An alleged drug lord who has implicated senior Venezuelan officials in cocaine-trafficking is bound for Caracas after President Hugo Chávez won a high-stakes extradition tussle with the United States.

Walid Makled, who is in a high-security jail in Colombia, is expected to be flown to Venezuela this week to be tried – and some say muzzled – for trafficking drugs through Venezuela's state-run ports.

Makled, known as "the Turk", told reporters from prison that for years he paid senior Venezuelan government figures and 40 military officers, including the head of the navy, to let him smuggle cocaine from the Venezuelan port of Puerto Cabello.

Colombia rebuffed US efforts to gain custody of Makled, 44, who promised to reveal all if tried there, and said he would instead be extradited to Venezuela, which asked first.

He is likely to be flown to Caracas this week once Venezuelan officials submit documentation guaranteeing his human rights, his lawyer, Miguel Ramirez, told El Nuevo Herald. "Once that has been presented, there is nothing more to be done."

The imminent extradition prompted laments in Washington at a lost opportunity to expose alleged corruption in Chávez's government.

Richard Lugar, the ranking Republican on the Senate foreign relations committee, said the US could use the testimony to "dismantle some of the most important drug networks in the world today".

As a sop to his Washington ally, President Juan Manuel Santos of Colombia allowed US officials to question Makled in jail, but it remains unclear to what extent he co-operated given the Americans' lack of leverage. Experts doubted such testimony could be used in a US court.

Makled, a Venezuelan of Syrian descent, has turned into an unlikely catalyst for detente between Bogotá and Caracas, neighbours with a stormy relationship.
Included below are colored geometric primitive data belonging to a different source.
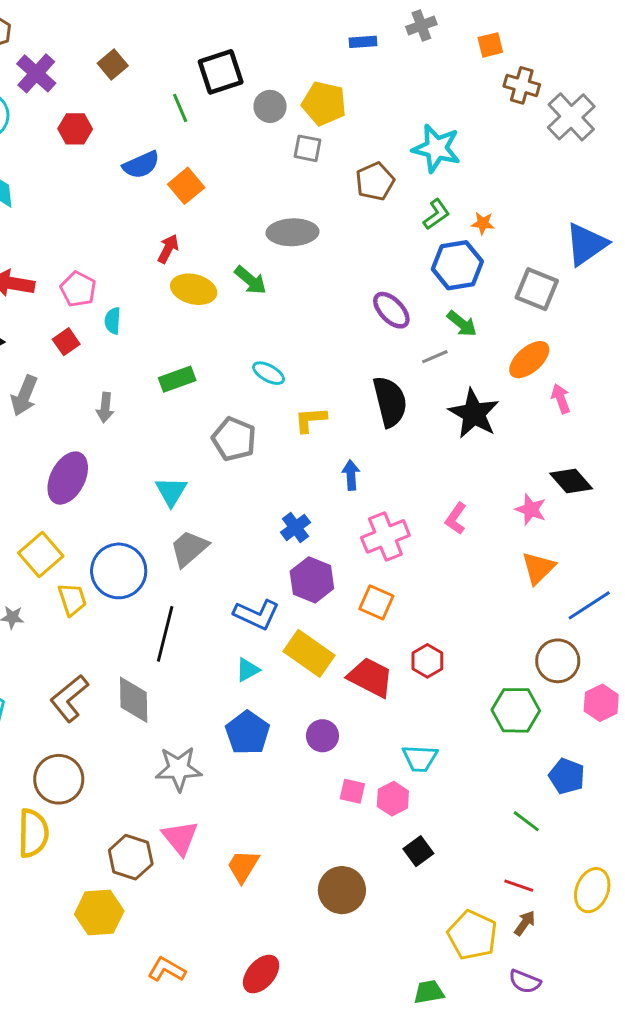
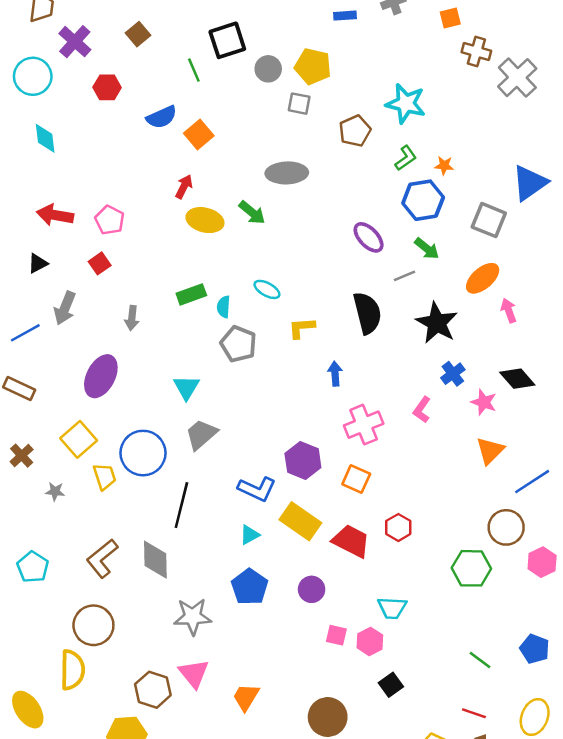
cyan semicircle: (113, 321) -> (224, 307), moved
blue cross: (295, 527) -> (453, 374), moved
blue pentagon: (567, 776) -> (535, 649), moved

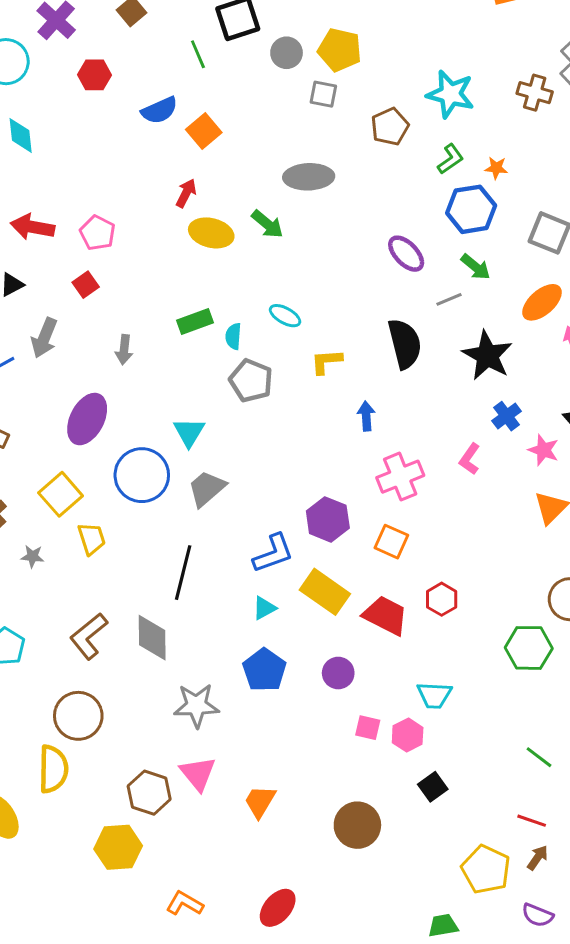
brown cross: (476, 51) -> (535, 93), moved
blue circle: (143, 453) -> (142, 475), moved
blue L-shape: (257, 489) -> (273, 553), turned -45

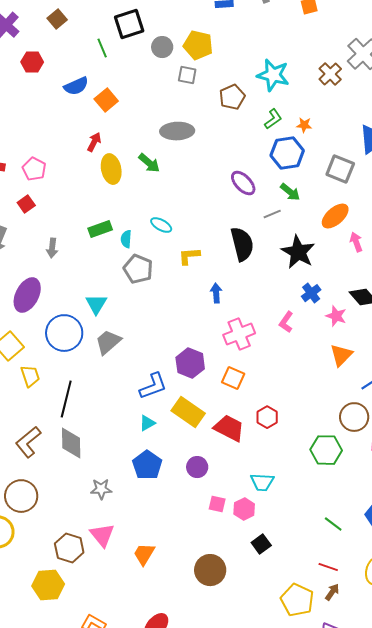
brown cross: (535, 93) -> (330, 74), turned 30
yellow ellipse: (211, 233) -> (111, 169), turned 64
black line: (183, 573) -> (66, 399), moved
gray star: (196, 706) -> (101, 489), size x0.7

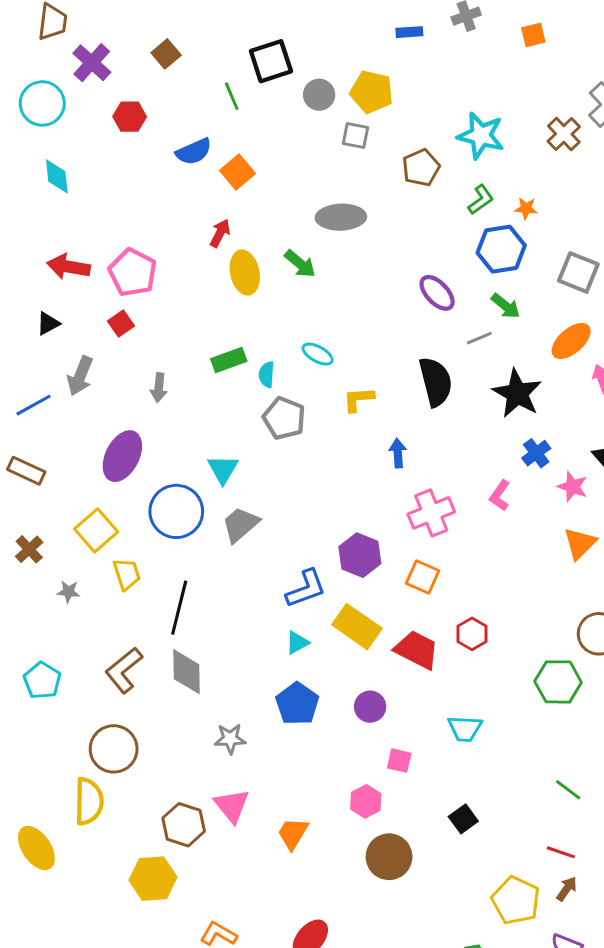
pink pentagon: (34, 169) -> (133, 272), size x1.4
pink hexagon: (244, 509) -> (366, 801), moved

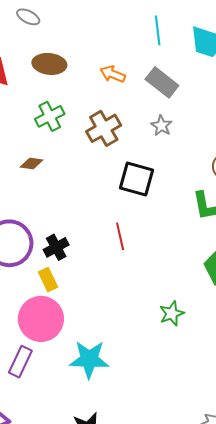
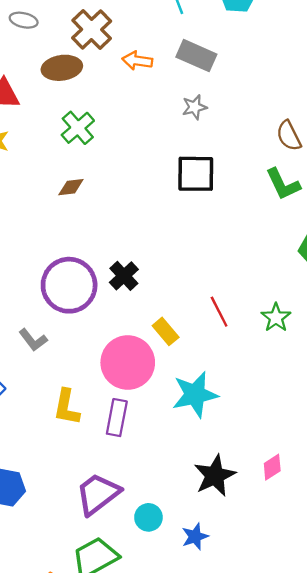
gray star: (161, 126) -> (194, 107), moved, turned -30
brown cross: (104, 128) -> (92, 29), moved
red line: (120, 236) -> (219, 312), moved
yellow rectangle: (48, 280) -> (166, 331), moved

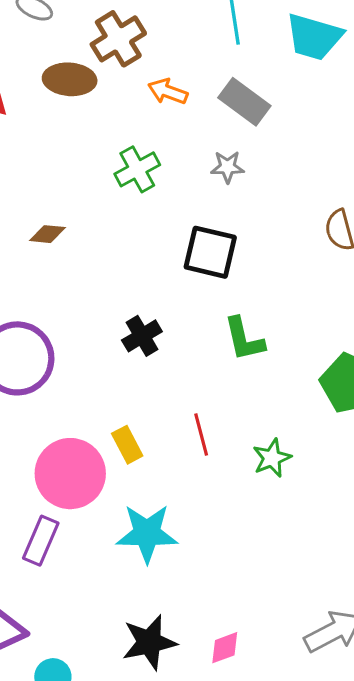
green cross: (78, 128) -> (137, 169), moved
green L-shape: (283, 184) -> (244, 339), moved
black cross: (124, 276) -> (142, 336), moved

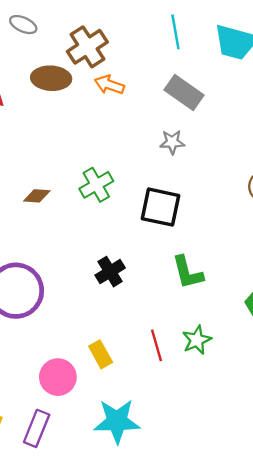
orange arrow: (168, 92) -> (109, 85), moved
green cross: (137, 169) -> (96, 185), moved
green star: (272, 458) -> (197, 340), moved
pink circle: (70, 474) -> (58, 377), size x0.7

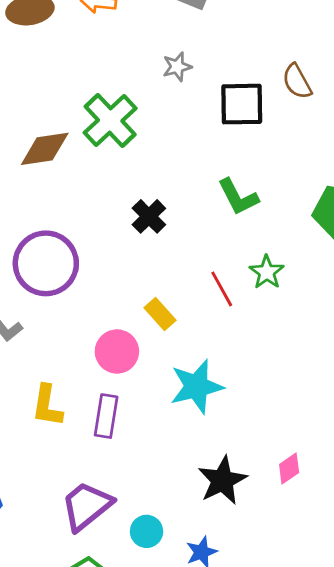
gray star: (172, 142) -> (177, 67), moved
green cross: (96, 185) -> (110, 121), size x1.4
brown diamond: (37, 196) -> (45, 149), size x1.6
black square: (160, 207) -> (242, 104), moved

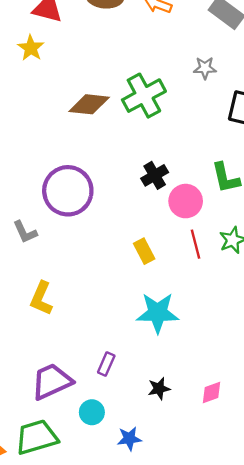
pink circle: (117, 351) -> (186, 201), moved
purple rectangle: (106, 416) -> (106, 364), moved, size x0.7
black star: (222, 480) -> (159, 389), size x0.6

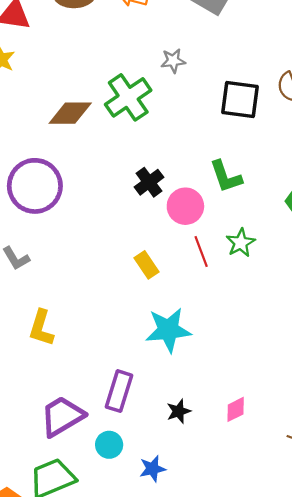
gray star: (205, 68) -> (173, 61), moved
purple circle: (68, 191) -> (35, 186), moved
purple rectangle: (106, 364) -> (119, 391), size x1.6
Chávez has granted important economic and political concessions in what many have linked to the government's desire to get Makled on Venezuela's side of the Andes.

Chávez has infuriated his radical leftwing base by extraditing an alleged member of the Revolutionary Armed Forces of Colombia (Farc) to Colombia, a reversal from when he used to affirm solidarity with the leftist rebel group and castigate Bogota as a US poodle.

Activists who normally count themselves as fervent "Chavistas" cried betrayal, burned ministers' effigies and said the Farc suspect, Joaquin Pérez Becerra, who ran a website from Sweden sympathetic to the guerrillas, had been sacrificed so Caracas could get Makled.

"This is terrible and dangerous for the whole international revolutionary movement," said one protester.

Aporrea.org, a leftist Venezuelan website, evoked Judas Iscariot and Pontius Pilate. "It's a swap for Makled."

In a combative speech on Saturday night, Chávez said Venezuela had complied with an Interpol "red alert" to detain Pérez and took responsibility for the decision to deport him.

"Don't burn effigies of my ministers," he said. "I am the one in charge. Burn me."

He accused the ultra-left of having been infiltrated by the CIA.

Pérez's name did not appear on Interpol's "red notice" web page. Interpol did not immediately respond to a query seeking to clarify his status.

Sweden demanded an explanation for why it was not notified that Pérez, who holds Swedish citizenship, was to be extradited. He flew from Sweden, via Germany, to Caracas. Santos phoned Chávez requesting his detention before the plane landed.

There will be even heavier security awaiting Makled when he lands in Caracas. He rose to prominence in Venezuela for having an airline and contract at Puerto Cabello and became infamous when authorities seized cocaine at his ranch and accused him of links to two murders.

As a fugitive, he was named by Barack Obama in 2009 as among "significant foreign narcotics traffickers". Colombian authorities caught him on the border with Venezuela last August.

Chávez said Washington wanted to use the alleged drug lord to smear Venezuela's socialist revolution.

"The empire's game here is to offer who knows how many opportunities to this man, including protection, so that he may begin to vomit out all he wants against Venezuela and its president."

Chávez lobbied for Makled's extradition soon after his arrest, saying he must face charges in Venezuela.

Santos agreed last November and Colombia's supreme court upheld the extradition in March.